Records provided ▸
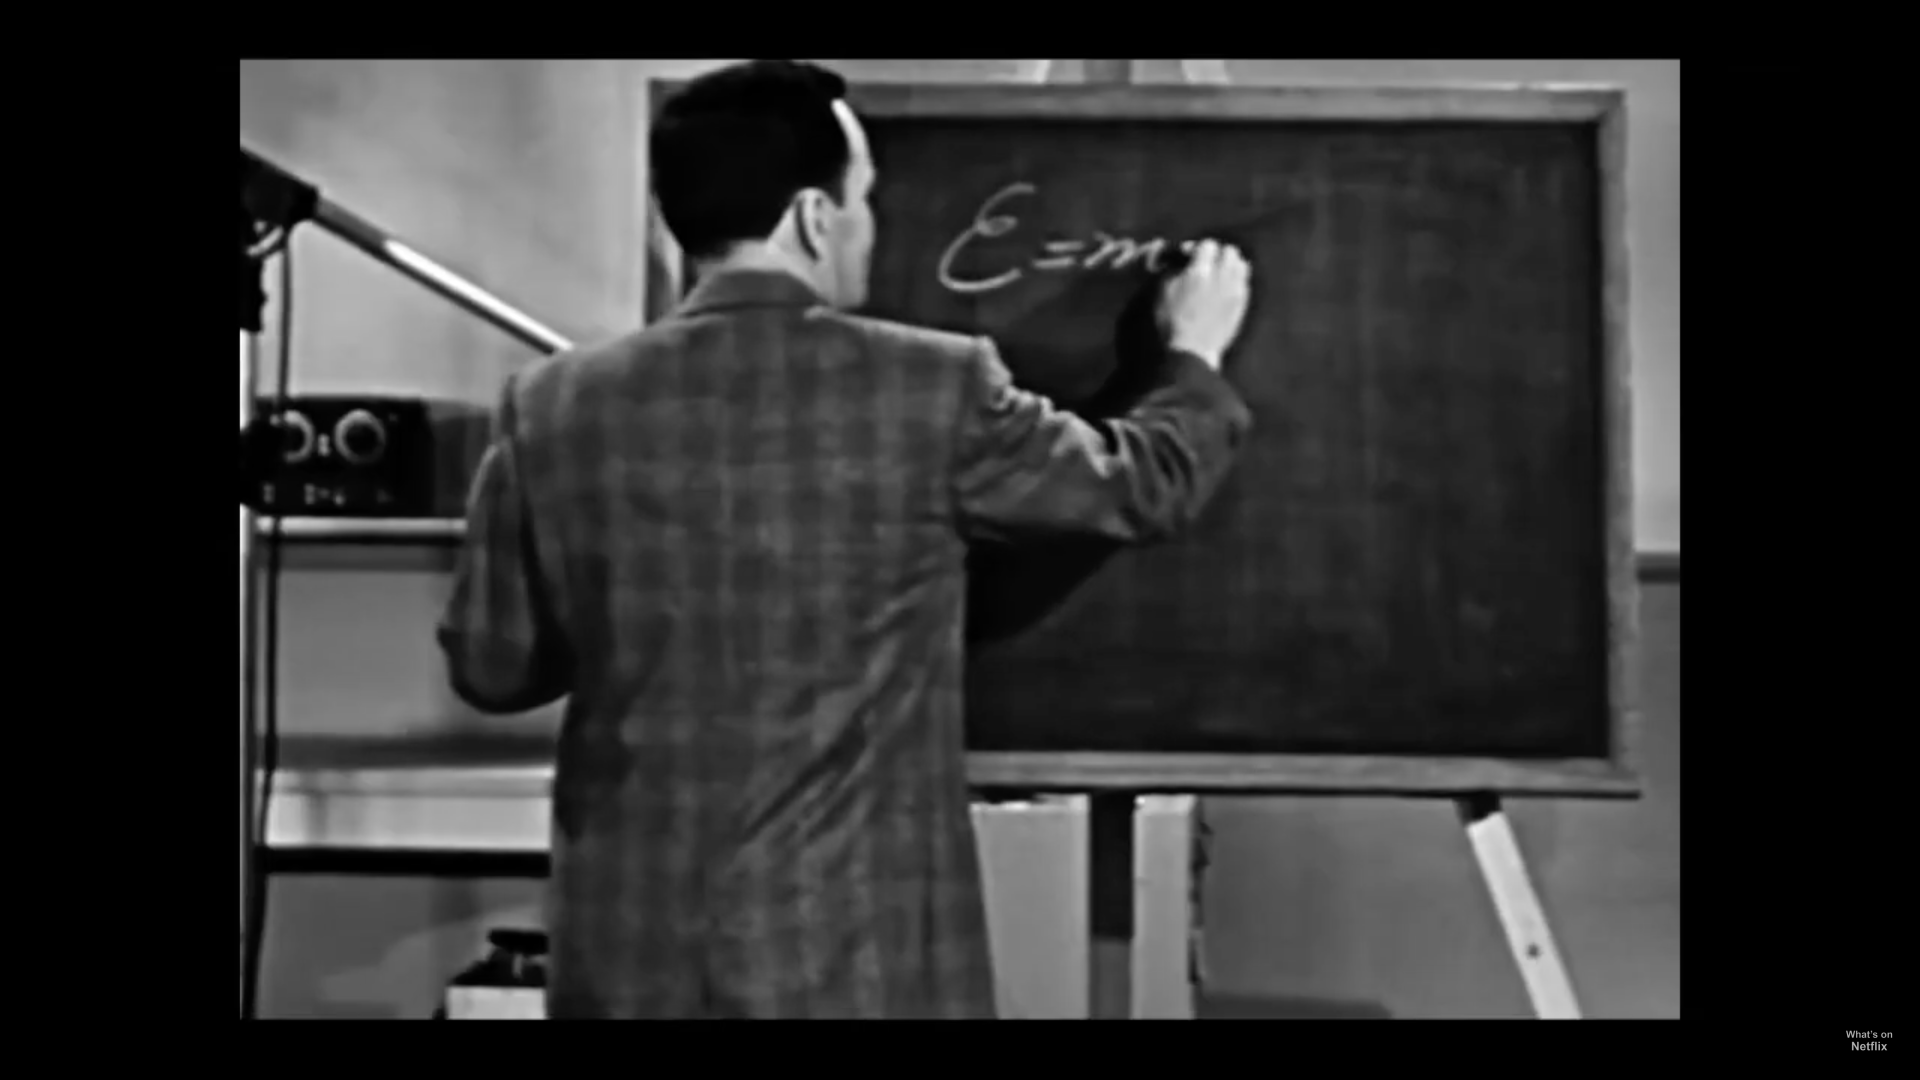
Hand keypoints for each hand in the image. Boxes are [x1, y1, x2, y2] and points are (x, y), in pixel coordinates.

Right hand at [1158, 239, 1250, 370]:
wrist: (1190, 353)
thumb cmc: (1170, 323)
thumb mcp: (1162, 291)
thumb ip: (1174, 269)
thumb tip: (1182, 260)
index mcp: (1200, 271)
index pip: (1207, 245)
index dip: (1196, 248)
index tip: (1187, 257)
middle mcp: (1222, 277)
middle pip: (1229, 251)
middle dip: (1217, 254)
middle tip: (1205, 264)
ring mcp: (1235, 291)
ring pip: (1242, 265)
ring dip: (1230, 265)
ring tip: (1218, 275)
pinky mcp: (1241, 305)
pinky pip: (1245, 283)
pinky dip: (1237, 281)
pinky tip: (1225, 289)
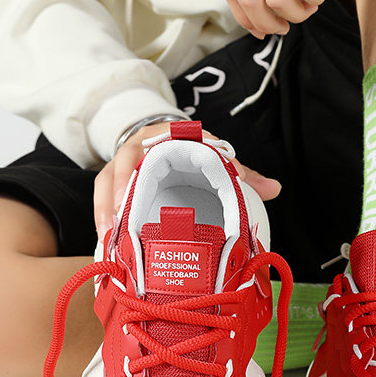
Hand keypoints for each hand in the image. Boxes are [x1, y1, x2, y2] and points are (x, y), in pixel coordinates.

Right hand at [93, 122, 281, 241]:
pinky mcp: (110, 183)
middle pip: (124, 161)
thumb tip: (274, 189)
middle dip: (119, 186)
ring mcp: (120, 164)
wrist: (160, 140)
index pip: (164, 140)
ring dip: (105, 207)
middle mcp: (139, 146)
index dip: (169, 155)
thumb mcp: (210, 155)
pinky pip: (101, 199)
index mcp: (165, 135)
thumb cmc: (187, 150)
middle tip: (119, 213)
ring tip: (109, 234)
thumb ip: (237, 170)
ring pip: (106, 181)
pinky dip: (102, 219)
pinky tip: (107, 241)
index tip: (162, 173)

What needs to be done ▸ If a line above contains the string "thumb", count it, then give the total and nothing else.

Solution for this problem ▸ 8